NCB stands firm

Published: Sunday | August 16, 2009



NCB's Atrium headquarters in New Kingston. - File

In an obvious effort to pre-empt potentially destabilising speculation about its future, Jamaica's National Commercial Bank (NCB) Group has told the market that it would not be affected by last week's decision by its majority owner, Michael Lee Chin, to sell the retail arm of his Canadian fund management business, AIC Ltd.

"AIC Ltd is not the majority shareholder in National Commercial Bank of Jamaica Ltd," the group said in a statement after the announcement of Lee Chin's deal to sell that firm to the Canadian insurance giant, Manulife Financial.

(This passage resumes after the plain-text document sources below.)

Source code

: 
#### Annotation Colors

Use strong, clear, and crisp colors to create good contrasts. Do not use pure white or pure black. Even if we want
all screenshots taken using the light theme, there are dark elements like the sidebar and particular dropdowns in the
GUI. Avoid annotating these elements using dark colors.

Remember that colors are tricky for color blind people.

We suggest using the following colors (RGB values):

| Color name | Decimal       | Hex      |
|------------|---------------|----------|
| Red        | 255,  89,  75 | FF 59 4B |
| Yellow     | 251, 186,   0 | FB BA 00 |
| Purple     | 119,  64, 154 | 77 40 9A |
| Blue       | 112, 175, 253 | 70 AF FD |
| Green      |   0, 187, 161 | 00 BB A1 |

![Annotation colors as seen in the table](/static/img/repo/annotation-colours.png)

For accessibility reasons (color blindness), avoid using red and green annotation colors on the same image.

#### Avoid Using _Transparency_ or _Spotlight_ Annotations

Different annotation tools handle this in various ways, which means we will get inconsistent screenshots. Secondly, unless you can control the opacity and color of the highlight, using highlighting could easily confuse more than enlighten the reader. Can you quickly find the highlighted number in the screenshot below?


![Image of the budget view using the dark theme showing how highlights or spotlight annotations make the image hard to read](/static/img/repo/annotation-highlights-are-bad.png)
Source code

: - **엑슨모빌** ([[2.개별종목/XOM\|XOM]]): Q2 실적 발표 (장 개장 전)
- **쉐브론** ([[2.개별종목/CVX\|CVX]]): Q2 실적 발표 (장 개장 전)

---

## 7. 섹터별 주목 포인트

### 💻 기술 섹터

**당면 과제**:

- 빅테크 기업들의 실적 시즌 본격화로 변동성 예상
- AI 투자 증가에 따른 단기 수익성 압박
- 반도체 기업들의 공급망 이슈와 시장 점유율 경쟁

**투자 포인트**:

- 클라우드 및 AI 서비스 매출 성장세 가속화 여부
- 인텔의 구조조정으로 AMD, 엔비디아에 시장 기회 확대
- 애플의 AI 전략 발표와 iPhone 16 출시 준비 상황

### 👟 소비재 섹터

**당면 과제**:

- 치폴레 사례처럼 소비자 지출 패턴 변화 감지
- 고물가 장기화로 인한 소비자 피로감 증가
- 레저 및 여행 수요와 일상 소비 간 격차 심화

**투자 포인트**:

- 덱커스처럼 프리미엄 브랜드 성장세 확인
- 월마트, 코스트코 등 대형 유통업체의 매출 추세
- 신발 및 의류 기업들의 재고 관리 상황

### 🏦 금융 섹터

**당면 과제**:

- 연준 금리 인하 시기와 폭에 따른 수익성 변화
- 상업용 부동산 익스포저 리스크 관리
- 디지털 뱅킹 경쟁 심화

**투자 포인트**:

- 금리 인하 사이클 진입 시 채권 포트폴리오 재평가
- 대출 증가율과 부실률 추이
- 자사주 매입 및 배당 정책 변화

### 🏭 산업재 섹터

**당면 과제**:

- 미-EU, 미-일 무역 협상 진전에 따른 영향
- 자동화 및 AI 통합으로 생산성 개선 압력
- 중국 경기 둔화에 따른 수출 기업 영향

"The majority shareholder is AIC Barbados and, as such, this transaction has no bearing on the ownership of NCB," the statement said.

Both AIC Ltd and AIC Barbados are listed on its website as separate subsidiaries of Lee Chin's Portland Holdings Inc, the umbrella under which the Jamaican/Canadian entrepreneur apparently masses most of his assets.

Lee Chin owns 66 per cent of NCB and his decision to sell the Canada-based funds to Manulife would have raised eyebrows in Jamaica, not least among the holders of US$155 million of AIC Barbados bonds, against which Lee Chin pledged 52 per cent of his 1.68 billion NCB shares. Those notes - the redemption of which Lee Chin has had to seek extensions - are also partially backed by real estate in Kingston.

retire the debt

But Lee Chin's preference would be to retire the debt with proceeds from the sale of his 20 per cent stake in Columbus Communica-tions, a telecommunications service provider, whose assets include undersea fibre-optic links as well as Caribbean cable television systems, including Flow in Jamaica.

It is unlikely that there will be cash from the Manulife acquisition to retire bonds, given reports that Lee Chin will mostly get Manulife shares in exchange for the AIC funds - as happened when he sold his investment advisory outfit, Berkshire Group, to Manulife two years ago.

The sale price for the AIC Ltd assets was not disclosed. Analysts in Canada suggested an upward limit of C$150 million.

At the time of the deal, AIC Ltd had just under C$4 billion under management, down from $14 billion eight years ago. Like most independent fund managers, it found itself under pressure in an environment where the push for size has led to a flurry of mergers and acquisitions.

period of transformation

"Companies around the globe have clearly entered a period of transformation, and this is not different for the mutual fund business where consolidation continues," Lee Chin said of the deal, which is expected to be concluded towards the end of September.

Although Manulife - which will now have around C$13 billion under management and which has moved to the mid-tier of the league table of Canadian fund managers - will take control of AIC Ltd's Canadian Funds, another Lee Chin firm, AIC Investments will remain as a sub-adviser to a dozen of them.

This arrangement, Lee Chin declared, provided "a new foundation" to expand his investment advisory businesses for high net worth clients and on its own account.

Nor will the acquisition by Manulife affect the distribution in Jamaica of those AIC funds which are sold by NCB Capital Markets, NCB said in its Kingston statement.

"This sale of the real arm of AIC Ltd to Manulife will not affect the value or liquidity of the funds held by clients in Jamaica," the statement said. "NCBCM will continue to distribute and service the funds in Jamaica."